One catch: Inverse ETFs aren't buy-and-hold vehicles. The derivatives they use to create that synthetic short mean time decay eats away at the position if you hold too long.

The Scalpel Method: Options Precision

If you want to get more surgical, use a scalpel. Three weeks ago, my colleague Karim laid out a long-dated hedge setup using January 2025 SPY options - the 680/600 put spread.

This strategy starts protecting at SPY 680 (we're at 685 right now). It costs about $14 per spread and provides $80 worth of protection if we hit that 600 level. That's a potential $66 profit per spread if we see a real correction.

It's designed to protect against a broad market drawdown over the next 10 months. You're buying term insurance for your portfolio with a specific expiration date.

Why Round Numbers Should Worry You

Dow 50,000 is a psychological level, not a fundamental milestone.

The rejection we saw right after hitting 50K? That's telling. Round numbers act like magnets in both directions. They attract price action on the way up, then become resistance on the way down.

The same thing's happening with the Nasdaq 100 at 600. We've tested it multiple times with progressively lower volume. That's not accumulation - that's distribution. When 600 finally gives way, we've got a clear path down to 580 support.

Managing Your Insurance Policy

Market hedges require active management of the "what's next" question.
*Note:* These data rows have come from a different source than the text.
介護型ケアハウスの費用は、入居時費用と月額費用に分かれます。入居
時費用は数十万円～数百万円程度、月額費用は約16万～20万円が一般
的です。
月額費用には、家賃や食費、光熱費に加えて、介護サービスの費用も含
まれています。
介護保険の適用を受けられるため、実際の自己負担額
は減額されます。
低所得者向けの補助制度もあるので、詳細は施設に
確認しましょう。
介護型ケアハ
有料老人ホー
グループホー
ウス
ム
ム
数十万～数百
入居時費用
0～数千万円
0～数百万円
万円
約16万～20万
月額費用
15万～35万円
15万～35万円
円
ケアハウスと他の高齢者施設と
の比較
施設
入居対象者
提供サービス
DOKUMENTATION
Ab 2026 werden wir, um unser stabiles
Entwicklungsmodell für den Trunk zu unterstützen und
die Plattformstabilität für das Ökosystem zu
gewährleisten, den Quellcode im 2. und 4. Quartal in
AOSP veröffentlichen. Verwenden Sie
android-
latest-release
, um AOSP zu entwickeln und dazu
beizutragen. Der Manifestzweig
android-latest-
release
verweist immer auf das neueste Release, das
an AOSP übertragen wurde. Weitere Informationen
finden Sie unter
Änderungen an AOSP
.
When my QID hedge hits its target - say we get that 5% Nasdaq drop I'm expecting - I'm asking: Is this a healthy correction or the start of something bigger?

If it's a healthy correction (8-10% total pullback), maybe I take profits on the hedge and buy the 200-day moving average. If the VIX is hitting my 28-30 zone and we're seeing real panic, maybe I add to long-term positions while others are running for the exits.
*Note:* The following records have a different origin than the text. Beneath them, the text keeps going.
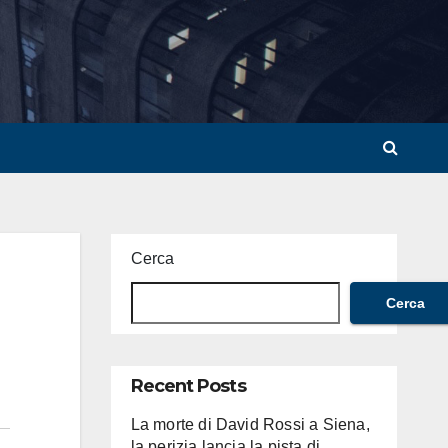
Cerca
Cerca
Recent Posts
La morte di David Rossi a Siena,
la perizia lancia la pista di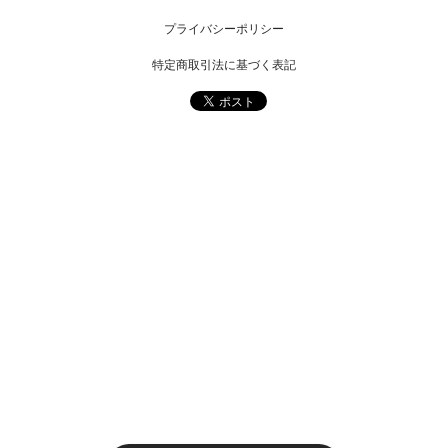
プライバシーポリシー
特定商取引法に基づく表記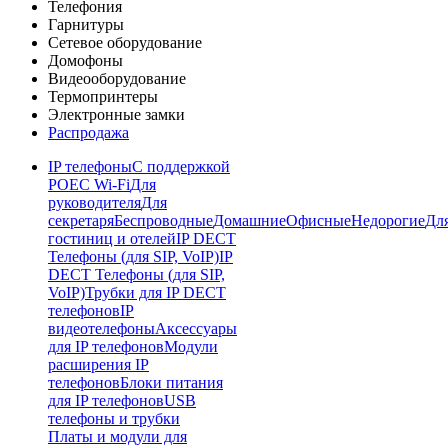
Телефония
Гарнитуры
Сетевое оборудование
Домофоны
Видеооборудование
Термопринтеры
Электронные замки
Распродажа
IP телефоны
С поддержкой
POE
C Wi-Fi
Для
руководителя
Для
секретаря
Беспроводные
Домашние
Офисные
Недорогие
Дл
гостиниц и отелей
IP DECT
Телефоны (для SIP, VoIP)
IP
DECT Телефоны (для SIP,
VoIP)
Трубки для IP DECT
телефонов
IP
видеотелефоны
Аксессуары
для IP телефонов
Модули
расширения IP
телефонов
Блоки питания
для IP телефонов
USB
телефоны и трубки
Платы и модули для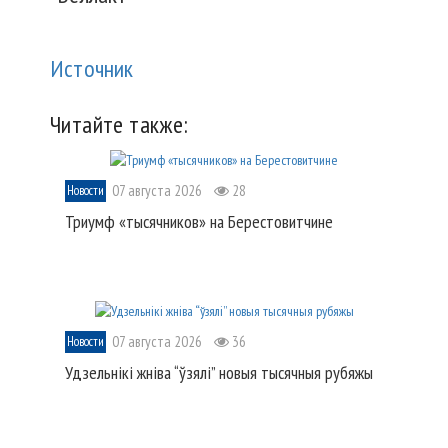
Источник
Читайте также:
07 августа 2026
28
Новости
Триумф «тысячников» на Берестовитчине
07 августа 2026
36
Новости
Удзельнікі жніва “ўзялі” новыя тысячныя рубяжы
Your hedge success isn't just about being right on direction. It's about having a plan for what you do when you're right.

Your Action Plan

Right now, with euphoria around Dow 50K and technical indicators showing negative momentum, insurance looks pretty cheap. Whether you use the hatchet (like the QID) or the scalpel (like the SPY), the key is having a plan for all three questions.